C’est à cette conclusion qu’en sont arrivés deux chercheurs canadiens spécialisés en santé mentale.
En effet, dans une étude qu’a publiée le Journal of Applied Behavior Analysis, Marc Lanovaz, de l’Université de Montréal (UdeM), et Kieva Hranchuk, du Collège Saint-Laurent, en Ontario, plaident en faveur de l’utilisation de l’IA dans le traitement de désordres comportementaux.
Dans le cadre de leur recherche, les scientifiques ont rassemblé des données simulées provenant de 1024 individus recevant un traitement pour de tels désordres.
Les chercheurs ont ensuite comparé les conclusions du traitement tirées par cinq analystes du comportement titulaires d’un doctorat, avec celles obtenues par un modèle informatique que les deux universitaires ont mis au point en utilisant l’apprentissage automatique.
«Les cinq professionnels ne sont arrivés aux mêmes conclusions qu’environ 75 % du temps», affirme dans un communiqué M. Lanovaz, professeur agrégé et directeur du Laboratoire de recherche comportementale appliquée de l’École de psychoéducation de l’UdeM.
Encore plus étonnant, l’apprentissage automatique a produit moins d’erreurs de décision que l’ensemble des professionnels, ont constaté les chercheurs.
UNE NOUVELLE FORME DE MÉDECINE
Ces découvertes sont importantes, car elles pourraient paver la voie à une meilleure médecine psychiatrique.
«Les professionnels de la médecine et de l’éducation ne s’entendent pas toujours sur l’efficacité des interventions comportementales, ce qui peut conduire à des traitements inadéquats», insiste M Lanovaz.
Motivés par ces bons résultats, les deux scientifiques souhaitent pousser plus loin leur recherche et ils entrevoient l’intégration de leur « modèle dans une application qui pourrait prendre automatiquement des décisions ou fournir un retour d’information sur l’évolution du traitement».
Ceux-ci espèrent qu’un jour on utilisera l’apprentissage automatique pour faciliter le travail des professionnels, sans réellement les remplacer, « tout en rendant les décisions de traitement plus cohérentes et prévisibles ».

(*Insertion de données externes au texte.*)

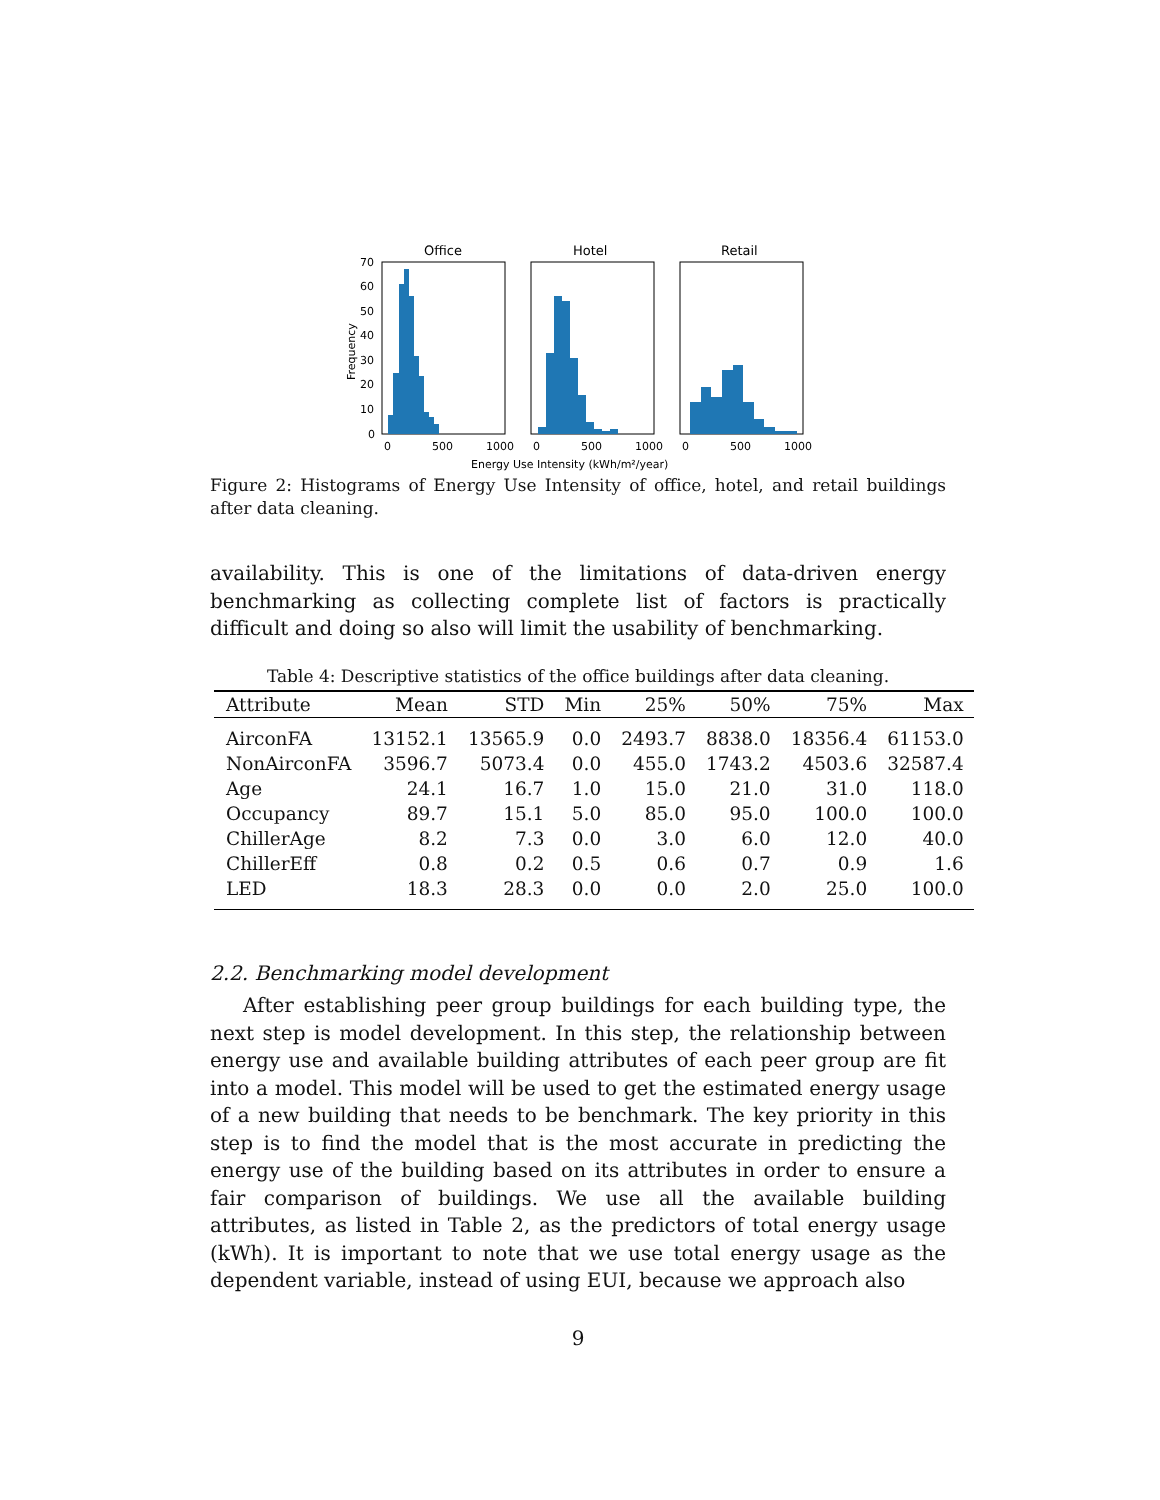Office
Hotel
Retail
70
60
50
40
30
20
10
0
0
500
1000
0
500
1000
0
500
1000
Energy Use Intensity (kWh/m²/year)
Frequency
Figure 2: Histograms of Energy Use Intensity of office, hotel, and retail buildings after data cleaning.
availability. This is one of the limitations of data-driven energy benchmarking as collecting complete list of factors is practically difficult and doing so also will limit the usability of benchmarking.
Table 4: Descriptive statistics of the office buildings after data cleaning.
| Attribute | Mean | STD | Min | 25% | 50% | 75% | Max |
| --- | --- | --- | --- | --- | --- | --- | --- |
| AirconFA | 13152.1 | 13565.9 | 0.0 | 2493.7 | 8838.0 | 18356.4 | 61153.0 |
| NonAirconFA | 3596.7 | 5073.4 | 0.0 | 455.0 | 1743.2 | 4503.6 | 32587.4 |
| Age | 24.1 | 16.7 | 1.0 | 15.0 | 21.0 | 31.0 | 118.0 |
| Occupancy | 89.7 | 15.1 | 5.0 | 85.0 | 95.0 | 100.0 | 100.0 |
| ChillerAge | 8.2 | 7.3 | 0.0 | 3.0 | 6.0 | 12.0 | 40.0 |
| ChillerEff | 0.8 | 0.2 | 0.5 | 0.6 | 0.7 | 0.9 | 1.6 |
| LED | 18.3 | 28.3 | 0.0 | 0.0 | 2.0 | 25.0 | 100.0 |
2.2. Benchmarking model development
After establishing peer group buildings for each building type, the next step is model development. In this step, the relationship between energy use and available building attributes of each peer group are fit into a model. This model will be used to get the estimated energy usage of a new building that needs to be benchmark. The key priority in this step is to find the model that is the most accurate in predicting the energy use of the building based on its attributes in order to ensure a fair comparison of buildings. We use all the available building attributes, as listed in Table 2, as the predictors of total energy usage (kWh). It is important to note that we use total energy usage as the dependent variable, instead of using EUI, because we approach also
9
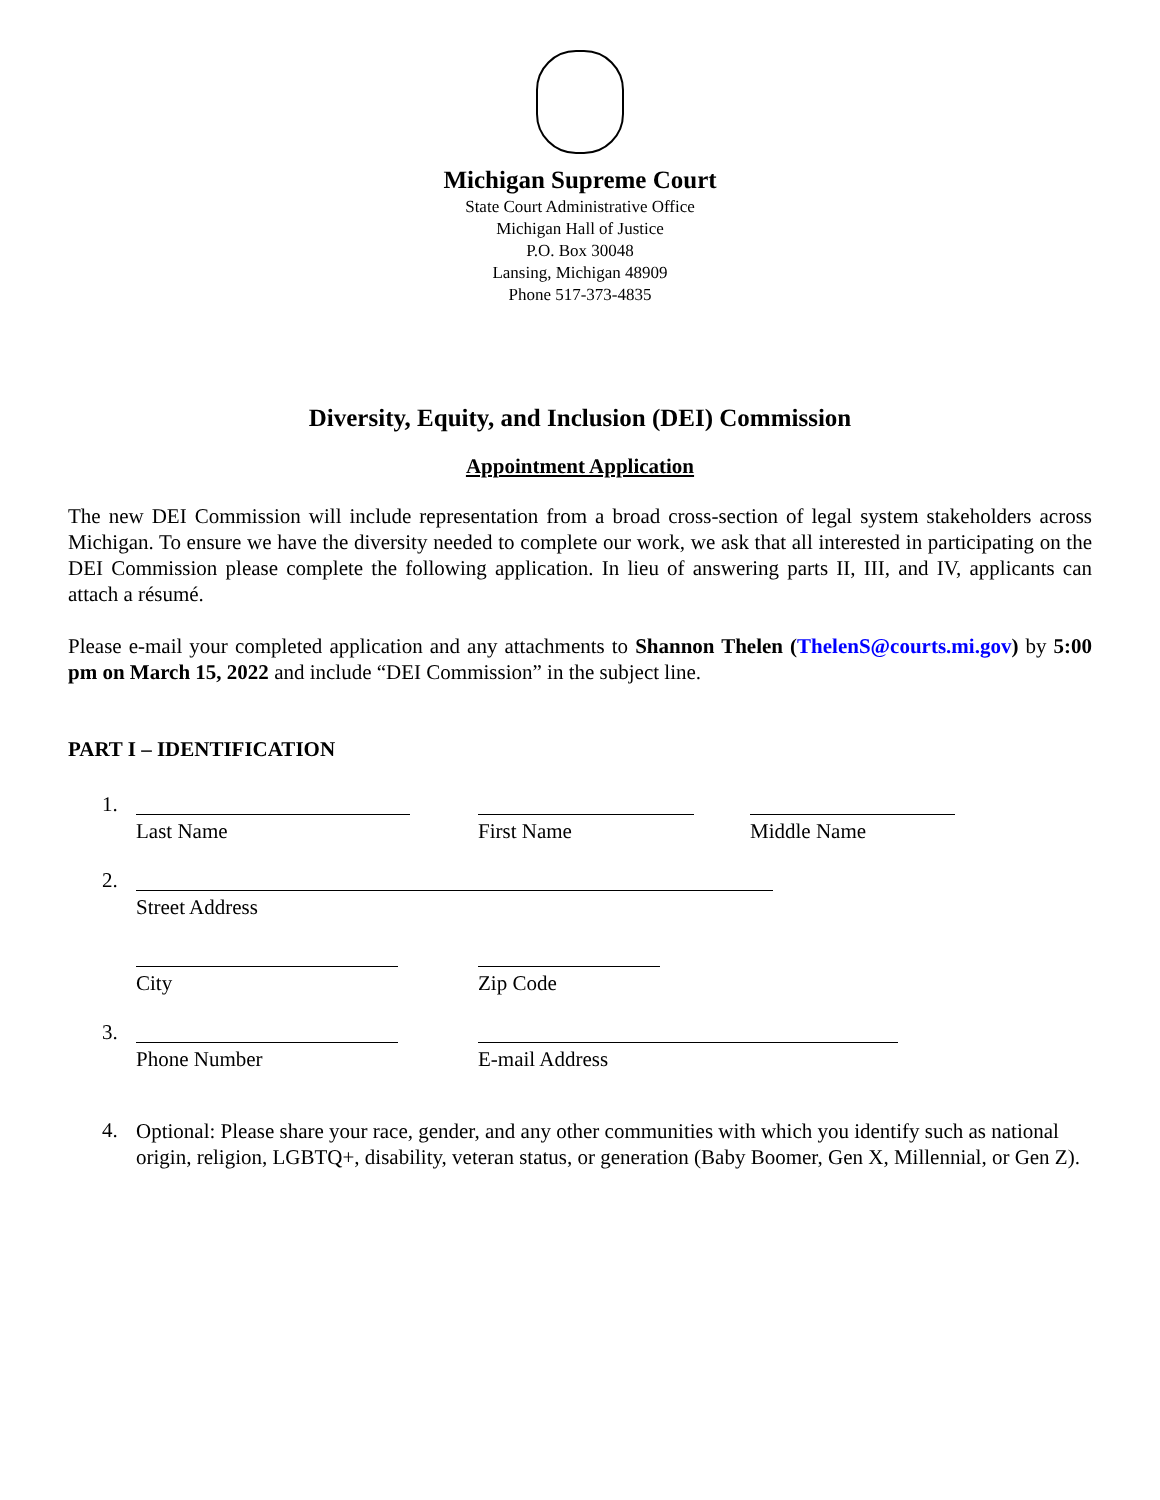Michigan Supreme Court
State Court Administrative Office
Michigan Hall of Justice
P.O. Box 30048
Lansing, Michigan 48909
Phone 517-373-4835
Diversity, Equity, and Inclusion (DEI) Commission
Appointment Application
The new DEI Commission will include representation from a broad cross-section of legal system stakeholders across Michigan. To ensure we have the diversity needed to complete our work, we ask that all interested in participating on the DEI Commission please complete the following application. In lieu of answering parts II, III, and IV, applicants can attach a résumé.
Please e-mail your completed application and any attachments to Shannon Thelen (ThelenS@courts.mi.gov) by 5:00 pm on March 15, 2022 and include “DEI Commission” in the subject line.
PART I – IDENTIFICATION
1. Last Name First Name Middle Name
2. Street Address
City Zip Code
3. Phone Number E-mail Address
4.
Optional: Please share your race, gender, and any other communities with which you identify such as national origin, religion, LGBTQ+, disability, veteran status, or generation (Baby Boomer, Gen X, Millennial, or Gen Z).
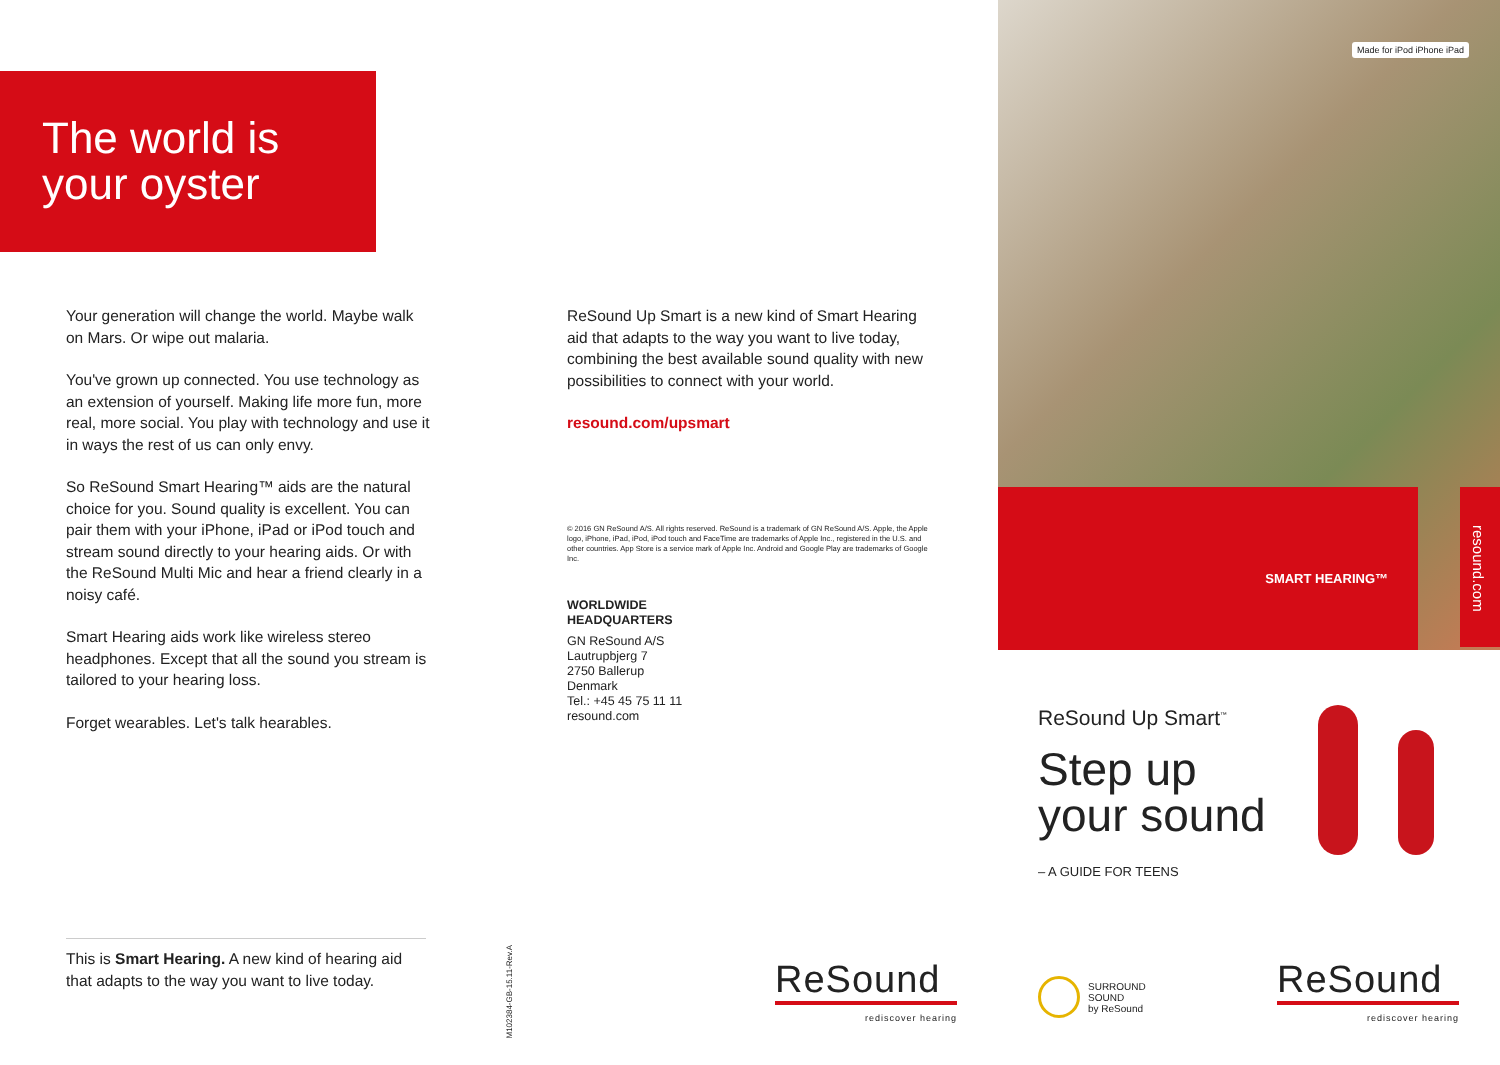The world is
your oyster
Your generation will change the world. Maybe walk on Mars. Or wipe out malaria.
You've grown up connected. You use technology as an extension of yourself. Making life more fun, more real, more social. You play with technology and use it in ways the rest of us can only envy.
So ReSound Smart Hearing™ aids are the natural choice for you. Sound quality is excellent. You can pair them with your iPhone, iPad or iPod touch and stream sound directly to your hearing aids. Or with the ReSound Multi Mic and hear a friend clearly in a noisy café.
Smart Hearing aids work like wireless stereo headphones. Except that all the sound you stream is tailored to your hearing loss.
Forget wearables. Let's talk hearables.
This is Smart Hearing. A new kind of hearing aid that adapts to the way you want to live today.
M102384-GB-15.11-Rev.A
ReSound Up Smart is a new kind of Smart Hearing aid that adapts to the way you want to live today, combining the best available sound quality with new possibilities to connect with your world.
resound.com/upsmart
© 2016 GN ReSound A/S. All rights reserved. ReSound is a trademark of GN ReSound A/S. Apple, the Apple logo, iPhone, iPad, iPod, iPod touch and FaceTime are trademarks of Apple Inc., registered in the U.S. and other countries. App Store is a service mark of Apple Inc. Android and Google Play are trademarks of Google Inc.
WORLDWIDE
HEADQUARTERS
GN ReSound A/S
Lautrupbjerg 7
2750 Ballerup
Denmark
Tel.: +45 45 75 11 11
resound.com
ReSound
rediscover hearing
Made for iPod iPhone iPad
SMART HEARING™
resound.com
ReSound Up Smart<sup>™</sup>
Step up
your sound
– A GUIDE FOR TEENS
SURROUND
SOUND
by ReSound
ReSound
rediscover hearing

«Par exemple, les médecins pourraient un jour recourir à cette technologie pour les aider à décider de poursuivre ou d’interrompre le traitement de personnes souffrant de troubles aussi variés que l’autisme, le TDAH (trouble déficitaire de l’attention avec hyperactivité), l’anxiété et la dépression», souligne M. Lanovaz.
Selon lui, «la prise de décision clinique et éducative individualisée est l’une des pierres angulaires du traitement psychologique et comportemental. Notre étude peut donc conduire à de meilleures options de traitement pour les millions de personnes qui bénéficient de ce type de services dans le monde».